MaxRewards: Free app to manage credit cards and maximize rewards - onenik
https://www.maxrewards.co/
======
onenik
My co-founder and I are reward/travel hackers, and we were frustrated with the
existing tools to manage credit cards and credit card rewards. Apps like Mint
lack rewards data and apps like AwardWallet lack spend or credit data. We also
couldn't find any app that aggregated reward activity. The closest app was
Birch Finance (bought by Even Financial last year, deprecated this year), but
they were just estimating rewards. Because of how convoluted reward rules are,
they were wrong a lot of the time.

We realized the main reason an app like what we wanted didn't exist was
because data aggregators like Plaid and Yodlee do not pull reward data. So we
built our own APIs. We're able to pull in spend, reward, credit, deals, and
account setting information, and we currently have coverage of 6 issuers
(AmEx, Barclays, BoA, Chase, Citi, and Discover). Capital One is coming soon.
Those 7 issuers represent about 70% of all major credit cards in circulation.

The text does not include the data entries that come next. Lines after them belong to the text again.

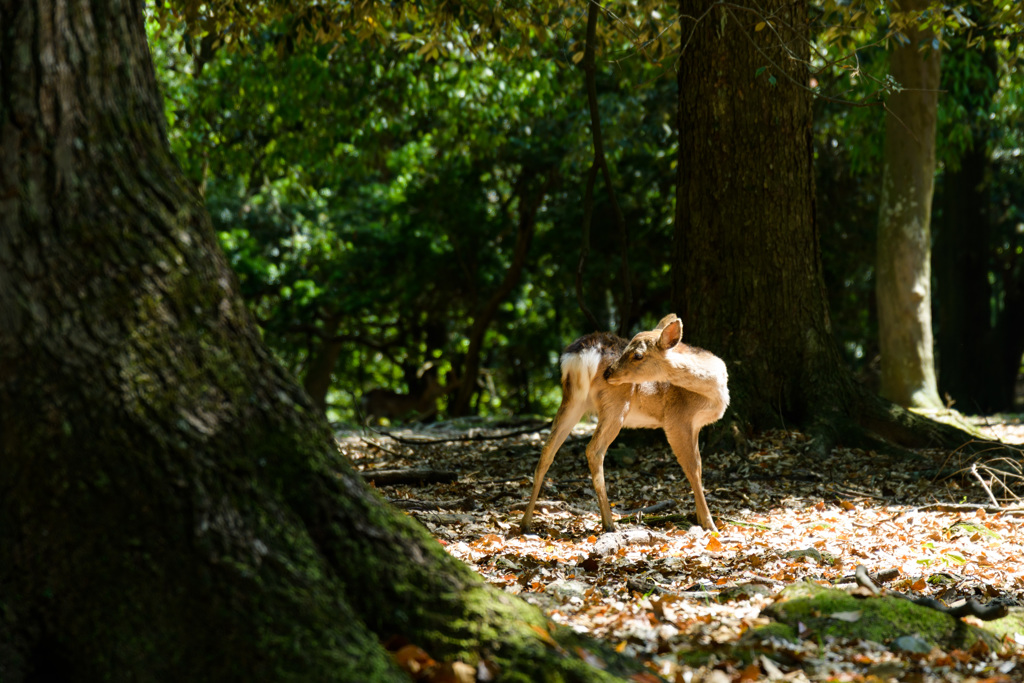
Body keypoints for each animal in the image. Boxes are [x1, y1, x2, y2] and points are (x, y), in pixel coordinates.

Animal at [520, 313, 729, 532]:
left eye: (637, 355)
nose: (608, 373)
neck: (713, 393)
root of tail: (580, 355)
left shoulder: (695, 426)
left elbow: (698, 465)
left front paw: (699, 518)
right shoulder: (677, 419)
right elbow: (693, 468)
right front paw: (709, 524)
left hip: (573, 400)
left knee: (547, 450)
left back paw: (525, 524)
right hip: (616, 404)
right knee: (594, 450)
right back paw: (609, 523)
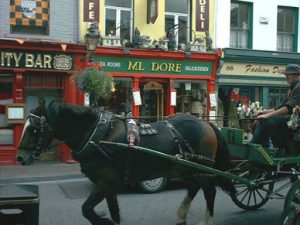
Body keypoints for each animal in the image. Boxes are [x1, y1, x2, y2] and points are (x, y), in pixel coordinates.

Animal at [18, 102, 234, 225]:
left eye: (34, 130)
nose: (20, 157)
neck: (97, 136)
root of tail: (206, 123)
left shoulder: (106, 182)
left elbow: (87, 209)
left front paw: (103, 220)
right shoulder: (110, 184)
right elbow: (106, 211)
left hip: (202, 169)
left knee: (209, 192)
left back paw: (206, 221)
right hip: (185, 168)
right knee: (193, 188)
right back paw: (181, 215)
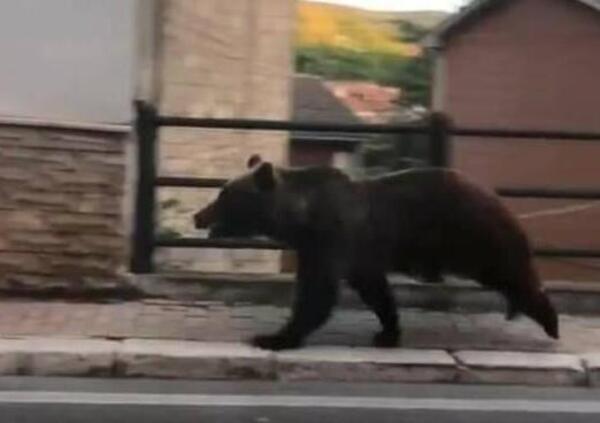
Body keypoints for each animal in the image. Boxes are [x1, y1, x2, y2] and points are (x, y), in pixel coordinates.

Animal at [195, 156, 560, 352]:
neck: (300, 218)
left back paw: (549, 321)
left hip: (477, 237)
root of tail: (497, 197)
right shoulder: (348, 253)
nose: (199, 215)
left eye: (223, 195)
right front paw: (387, 332)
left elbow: (318, 293)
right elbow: (375, 291)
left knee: (513, 273)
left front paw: (273, 337)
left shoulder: (332, 239)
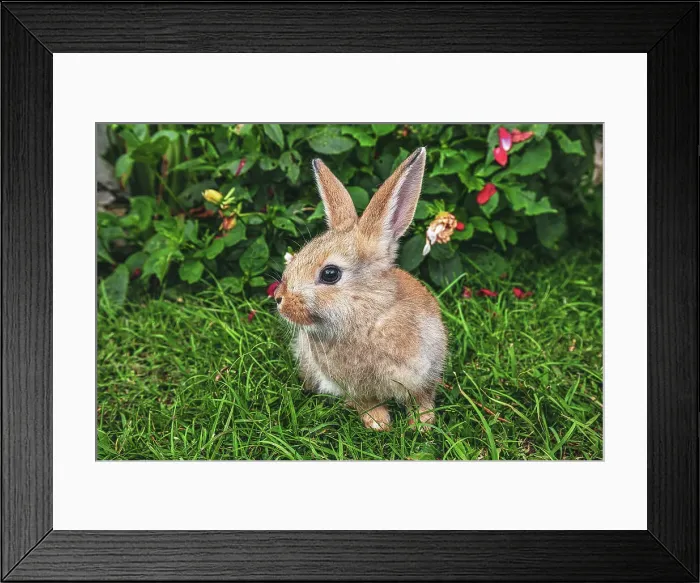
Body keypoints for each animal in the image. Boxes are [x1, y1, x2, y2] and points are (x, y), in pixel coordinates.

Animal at [274, 147, 447, 431]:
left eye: (330, 274)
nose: (279, 298)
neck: (368, 315)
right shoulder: (353, 387)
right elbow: (367, 402)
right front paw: (379, 423)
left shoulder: (425, 372)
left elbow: (422, 397)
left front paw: (421, 424)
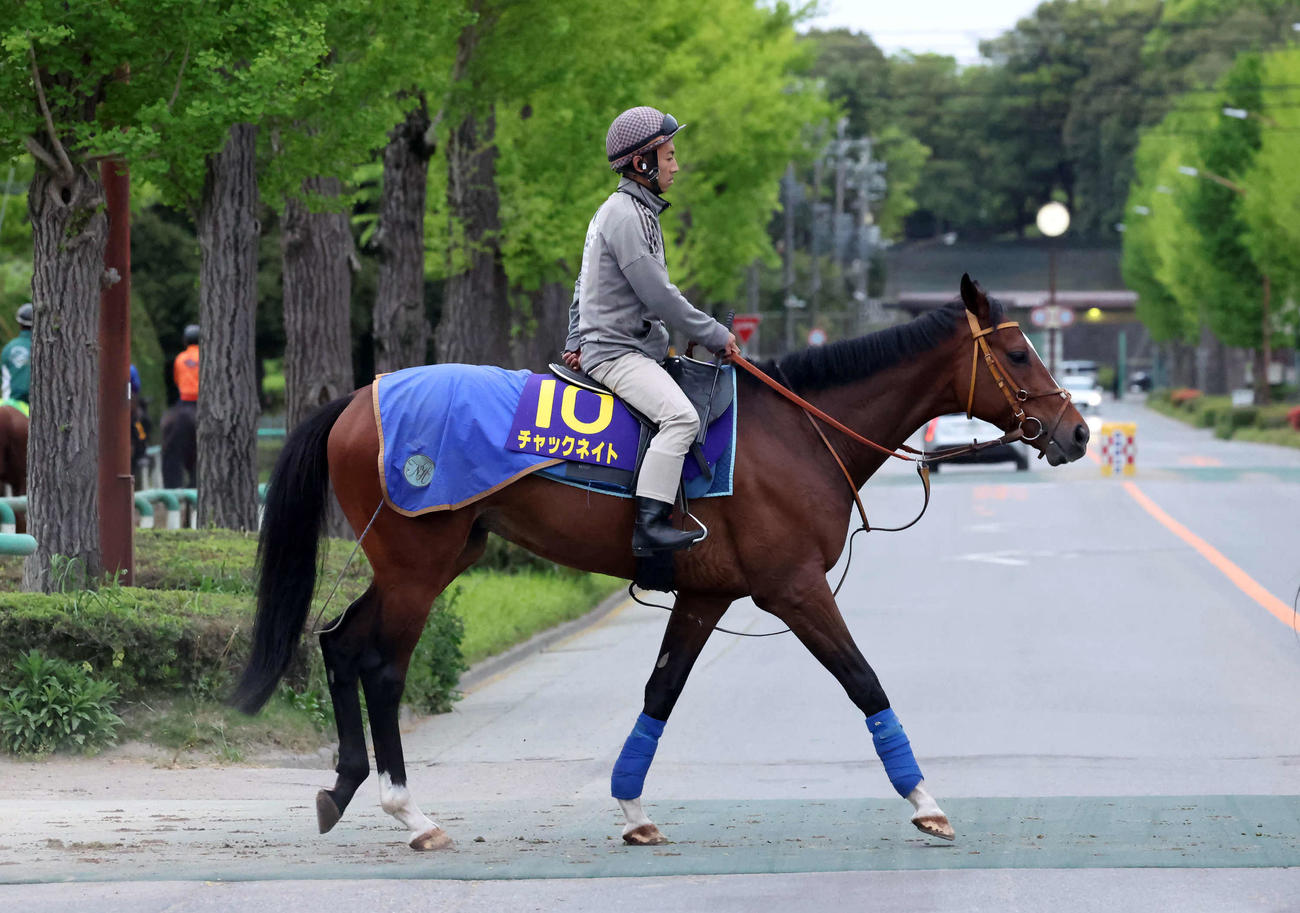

In addition to aggregating information about all of your cards, MaxRewards
also provides best wallet recommendations (i.e. best combination of cards, not
just good cards to get) and best card recomendations (i.e. best card to use at
a particular merchant).

We've been working on MaxRewards for about a year now, and we recently just
released a public beta for iOS and Android. I'd love to get your thoughts and
feedback so we can improve our app.